In paper [105], authors minimizes the computing and cooling energy in a cloud data center by considering deadline constraints by using DVFS technique. Authors divide the application deadline to all the workflow tasks to finish the task execution and then choose the processor for task execution.

5.3.2 Heat Management

The thermal dynamics always takes into consideration the different parameter like heat recirculation and cooling. To minimize the heat recirculation, maximum number of jobs was scheduled to the regions having maximum cooling efficiency so that jobs will perform without any interruption and cooling efficiency will be improved [51]. Heat management of data centres have focused on two fundamental approaches:

  1. (i)

    Management of Heat Generation [21]: This approach focused on how to balance or migrates workload to avoid overheating in a data centre. In paper [108], the authors proposed a solution for dynamic thermal management to reduce temperature with low performance overhead by providing self-adjustable temperature threshold.

  2. (ii)

    Management of Heat Extraction [51]: This improves the efficiency of cooling system by supplying cool air inside the data centre. Heat extraction is due to air circulation that depends on racks layout inside the data center and the location of fans and air vents in the CRAC unit. Heat extraction is done by the fans in the server /CRAC unit. Whenever there is difference in the rate of heat generation and heat extraction, it will result into heat imbalance. If heat generation rate is more than extraction rate, increase in temperature occurs due to which thermal hotspot is generated and server will operate in unsafe temperature range. On the other hand, if generation rate is less than extraction rate, that result in overcooling and a significant decrease in temperature [21] which leads to energy-inefficiency.

6 Evaluation Metrics for Thermal Efficiency

The usage of cloud computing infrastructure is increasing exponentially, so it becomes necessary to observe and determine the performance of cloud data centre on regular basis. Thermal management metrics [103] determines the environmental circumstances of the data center and also determine how air flows within a data centres from cooling units to air vents. So we have recognized different metrics for thermal aware scheduling.

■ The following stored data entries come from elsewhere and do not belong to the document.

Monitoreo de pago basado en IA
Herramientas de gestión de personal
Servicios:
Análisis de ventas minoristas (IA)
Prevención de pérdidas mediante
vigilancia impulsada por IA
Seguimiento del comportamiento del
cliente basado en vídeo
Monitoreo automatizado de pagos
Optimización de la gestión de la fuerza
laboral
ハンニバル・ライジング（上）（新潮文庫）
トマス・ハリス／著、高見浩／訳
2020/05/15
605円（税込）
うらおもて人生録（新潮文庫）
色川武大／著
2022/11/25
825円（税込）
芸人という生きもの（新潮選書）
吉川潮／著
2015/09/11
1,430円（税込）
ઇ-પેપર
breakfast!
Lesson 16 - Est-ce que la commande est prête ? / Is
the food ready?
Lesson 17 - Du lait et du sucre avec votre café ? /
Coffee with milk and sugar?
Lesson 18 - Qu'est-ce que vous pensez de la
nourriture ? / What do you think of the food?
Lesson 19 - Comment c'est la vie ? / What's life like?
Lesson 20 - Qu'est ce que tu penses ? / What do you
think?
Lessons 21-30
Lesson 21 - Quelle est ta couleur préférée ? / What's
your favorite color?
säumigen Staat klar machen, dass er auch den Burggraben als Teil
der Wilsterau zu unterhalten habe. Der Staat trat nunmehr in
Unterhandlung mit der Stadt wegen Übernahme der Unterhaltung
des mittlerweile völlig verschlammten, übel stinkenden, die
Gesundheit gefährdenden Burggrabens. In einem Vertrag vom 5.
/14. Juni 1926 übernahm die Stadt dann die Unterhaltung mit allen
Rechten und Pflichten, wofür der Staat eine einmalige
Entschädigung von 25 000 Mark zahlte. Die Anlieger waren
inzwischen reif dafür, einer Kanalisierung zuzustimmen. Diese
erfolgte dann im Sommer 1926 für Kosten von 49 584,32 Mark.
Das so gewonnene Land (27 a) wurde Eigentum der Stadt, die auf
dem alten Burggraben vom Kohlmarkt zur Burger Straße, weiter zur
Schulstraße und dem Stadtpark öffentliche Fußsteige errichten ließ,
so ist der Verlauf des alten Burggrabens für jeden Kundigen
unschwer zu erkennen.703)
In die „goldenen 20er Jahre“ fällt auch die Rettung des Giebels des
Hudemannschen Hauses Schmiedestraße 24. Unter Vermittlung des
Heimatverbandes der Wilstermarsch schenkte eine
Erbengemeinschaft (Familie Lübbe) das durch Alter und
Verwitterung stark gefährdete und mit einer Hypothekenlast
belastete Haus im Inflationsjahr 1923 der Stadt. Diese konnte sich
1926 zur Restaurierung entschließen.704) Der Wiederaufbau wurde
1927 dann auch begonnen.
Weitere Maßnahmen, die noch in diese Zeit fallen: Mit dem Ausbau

  • Temperature Range: This metric indicates the difference between the supply air temperature (\(T^{s}\)) and return air temperature (\(T^{r}\)).

    Units: F

    $$T = T^{r} - T^{s}$$
    (13)

    The range for ambient temperature for system reliability is 68–75 °F (20–25 °C). The essential requirement is that IT equipments should not be operated in data centre where the ambient room temperature has exceeded 85 °F (30 °C).

     

    Recommended

    Allowable

    Temperature range

    64–80 °F

    59–90 °F

  • Air Flow Efficiency: Air flow efficiency metric characterized by considering total fan power requirement. This metric show how air is efficiently stimulated from supply to return throughout the CDC and it also considers system efficiency of fans. The units of air flow efficiency are: W/cfm [W/l-s-1]. If the value of this metric is high, it means fan system is not efficient.

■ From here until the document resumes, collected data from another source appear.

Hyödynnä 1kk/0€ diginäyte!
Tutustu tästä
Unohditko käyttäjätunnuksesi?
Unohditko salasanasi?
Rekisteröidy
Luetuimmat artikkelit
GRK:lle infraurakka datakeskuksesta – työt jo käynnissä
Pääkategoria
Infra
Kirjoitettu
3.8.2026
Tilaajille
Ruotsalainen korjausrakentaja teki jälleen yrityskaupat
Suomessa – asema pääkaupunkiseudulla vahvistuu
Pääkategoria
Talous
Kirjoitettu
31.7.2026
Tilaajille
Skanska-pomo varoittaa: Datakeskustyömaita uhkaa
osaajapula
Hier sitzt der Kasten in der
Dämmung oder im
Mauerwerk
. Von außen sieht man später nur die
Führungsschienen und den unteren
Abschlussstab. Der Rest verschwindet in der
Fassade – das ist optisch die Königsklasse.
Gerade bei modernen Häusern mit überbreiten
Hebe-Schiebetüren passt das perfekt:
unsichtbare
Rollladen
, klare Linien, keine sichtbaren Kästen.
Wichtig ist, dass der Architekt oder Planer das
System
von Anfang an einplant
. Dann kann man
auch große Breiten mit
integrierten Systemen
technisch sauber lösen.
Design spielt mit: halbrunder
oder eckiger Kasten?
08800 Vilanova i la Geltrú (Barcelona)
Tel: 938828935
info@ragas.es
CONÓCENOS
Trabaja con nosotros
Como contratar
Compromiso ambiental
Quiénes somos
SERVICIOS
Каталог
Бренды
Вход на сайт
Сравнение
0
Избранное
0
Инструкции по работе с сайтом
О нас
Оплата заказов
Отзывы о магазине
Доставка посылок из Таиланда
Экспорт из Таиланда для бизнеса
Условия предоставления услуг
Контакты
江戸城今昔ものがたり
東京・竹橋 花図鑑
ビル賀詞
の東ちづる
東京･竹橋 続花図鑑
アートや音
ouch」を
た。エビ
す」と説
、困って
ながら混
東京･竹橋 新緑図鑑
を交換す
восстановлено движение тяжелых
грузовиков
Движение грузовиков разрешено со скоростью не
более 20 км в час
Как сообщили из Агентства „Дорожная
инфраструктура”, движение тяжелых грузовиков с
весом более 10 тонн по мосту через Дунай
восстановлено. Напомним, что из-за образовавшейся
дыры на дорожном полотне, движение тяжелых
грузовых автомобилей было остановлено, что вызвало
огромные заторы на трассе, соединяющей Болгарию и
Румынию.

    $$f_{a}^{eff} = \frac{{f_{p} *1000}}{{f_{a} }}$$
    (14)

    where \(f_{a}^{eff}\) stands for air flow efficiency, \(f_{p}\) Complete fan power with supply and return measured in kW, \(f_{a}\) Complete airflow of fans measured in cfm.

  • Return Temperature Index (RTI): This metric measures the energy performance of air management. To improve the air management, the main goal is to separate hot and cold air aisles. By doing this, RTI value can reach to 100% (ideal). This metric also diminishes air flow rate [109].

    RTI value (%)

    Significance

    100

    Ideal

     < 100

    Supply air by-pass the racks

     > 100

    Air recirculation from hot aisle

    Units: %

    $$RTI = \frac{{T_{r} - T_{s} }}{{T_{r}^{outlet} - T_{r}^{inlet} }} \times 100$$
    (15)

    where \(T_{r}^{inlet}\) racks inlet temperature, \(T_{r}^{outlet}\) racks outlet temperature.

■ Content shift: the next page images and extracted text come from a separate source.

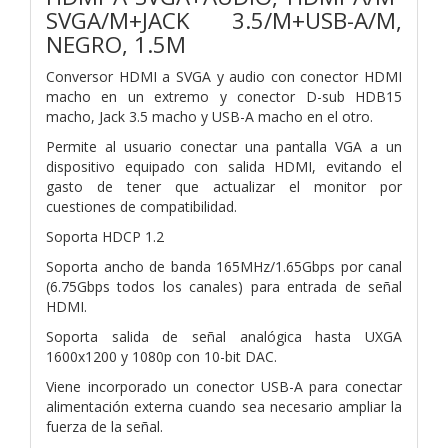
SVGA/M+JACK 3.5/M+USB-A/M,
NEGRO, 1.5M
Conversor HDMI a SVGA y audio con conector HDMI
macho en un extremo y conector D-sub HDB15
macho, Jack 3.5 macho y USB-A macho en el otro.
Permite al usuario conectar una pantalla VGA a un
dispositivo equipado con salida HDMI, evitando el
gasto de tener que actualizar el monitor por
cuestiones de compatibilidad.
Soporta HDCP 1.2
Soporta ancho de banda 165MHz/1.65Gbps por canal
(6.75Gbps todos los canales) para entrada de señal
HDMI.
Soporta salida de señal analógica hasta UXGA
1600x1200 y 1080p con 10-bit DAC.
Viene incorporado un conector USB-A para conectar
alimentación externa cuando sea necesario ampliar la
fuerza de la señal.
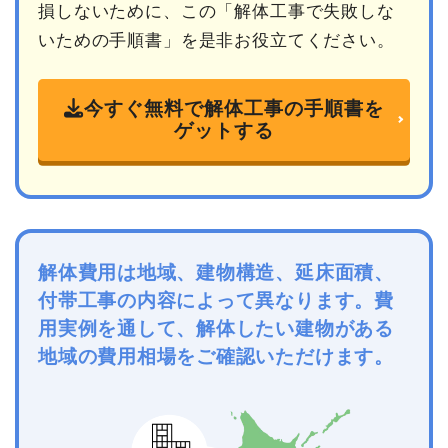
損しないために、この「解体工事で失敗しな
いための手順書」を是非お役立てください。
今すぐ無料で解体工事の手順書を
ゲットする
解体費用は地域、建物構造、延床面積、
付帯工事の内容によって異なります。費
用実例を通して、解体したい建物がある
地域の費用相場をご確認いただけます。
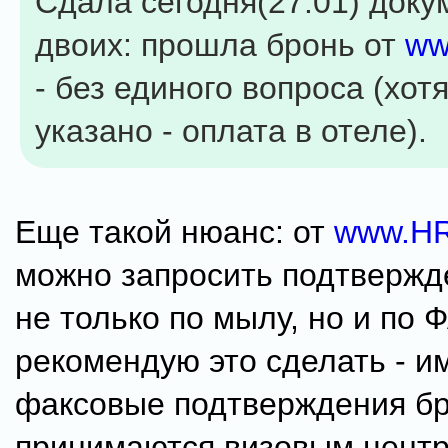
Сдала сегодня(27.01) доку
двоих: прошла бронь от
ww
- без единого вопроса (хот
указано - оплата в отеле).
Еще такой нюанс: от
www.H
можно запросить подтвержд
не только по мылу, но и по 
рекомендую это сделать - и
факсовые подтверждения б
принимаются визовым центр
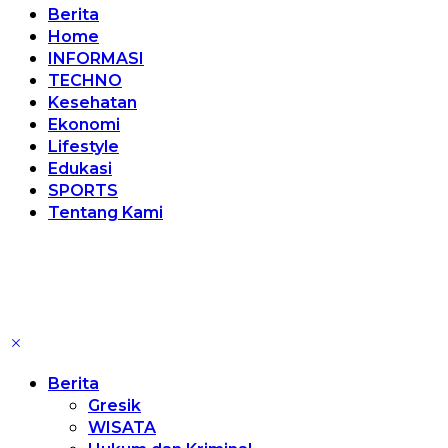
Berita
Home
INFORMASI
TECHNO
Kesehatan
Ekonomi
Lifestyle
Edukasi
SPORTS
Tentang Kami
Berita
Gresik
WISATA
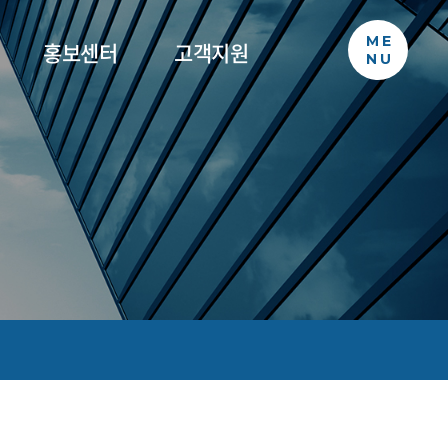
ME
홍보센터
고객지원
NU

    • Supply and Return Heat Index: These parameters are used to quantify the heat extraction by CRAC in cloud data centres [110]. These are dimensionless and scalable parameters which is used at rack level or data centre level.

      $$HI^{supply} = \frac{\delta h}{{h + \delta h}}$$
      (16)
      $$HI^{return} = \frac{h}{h + \delta h}$$
      (17)

      where h = heat dissipation from all racks, \(\delta h\) = enthalpy rise of cold air.

And there exists a relationship between supply and return heat index and this is given as:

$$HI^{supply} + HI^{return} = 1$$
(18)

The value of \(HI^{return}\) close to 1 indicates high cooling efficiency.

7 Open Issues

In last decade, a lot of progress has been achieved in thermal management. But there are still various open issues that need to be addressed. Based on the current research in thermal management in cloud, we have identified different open issues that are still to be explored. Following open issues have been identified from the existing literature:

  • The problem occurred with cooling data centres is the recirculation of hot air from outlets to their inlets which creates hotspot and an uneven temperature distribution at the inlets.

  • Temporal fluctuations in temperature along with hotspots have bad effect on reliability of the system. Thus, in dynamic environment, prediction of temperature accurately is also a crucial issue as the thermal models complexity is high. Hence, there is a requirement of new approaches for the optimization of thermal effect.

  • Different thermal aware task scheduling algorithms have been proposed by considering fixed CRAC supply air temperature. So, to save more energy in CDC, there is a emergent need to consider varying value of CRAC supply air temperature based on data centre’s overall status.

  • Another motivating issue for thermal-aware scheduling would be the minimization of heat dissipation with the aim to obtain energy savings. Further, it leads to savings in the total cost of ownership (TOC).

  • Dual optimization of temperature and performance is also needed with the optimization of energy consumption.

  • DVFS is an important and efficient technique in the area of energy efficiency by minimizing the operating frequency of the processor and supply voltage during the task’s execution. Recent researches show that decrease in the supply voltage and operating frequency to save the energy has negative consequences on the system’s reliability because it increases transient failure of the resources. If frequency/voltage adjustment is not done appropriately then processor’s performance is degraded. DVFS implementation is dependent on the correct and precise estimation of number of tasks and execution time. But prediction about the number of tasks is most challenging one.

  • In live VM migration, intelligent approaches are required for optimal VM placement which determines the priority of the pages during the VM migration to avoid page fault rate to be increased.

  • Smart prediction techniques are required in stop and copy VM migration phase because exact prediction can minimize the server downtime.

8 Conclusion

Although cloud computing environment are widely popular now-a-days, there are still plenty of research gaps to be addressed. The increase in the size of data centres results in huge energy consumption and its growth rate is expected to accelerate in following years. This consumption is due to power supply of system resources, cooling device and other maintenance costs. Thus, effective thermal management is required for reducing the computing power consumption along with the hotspot reduction. In this paper, we have explored different thermal management approaches that drive researchers to design the mechanisms to make system energy efficient. This survey focused on various thermal management techniques like proactive and reactive, thermal mapping models, different strategies such as power modelling, heat modelling and discussed the thermal aware scheduling techniques in the data centre. The aim of the survey is to help the researchers to identify key research issues that are yet to be explored in future.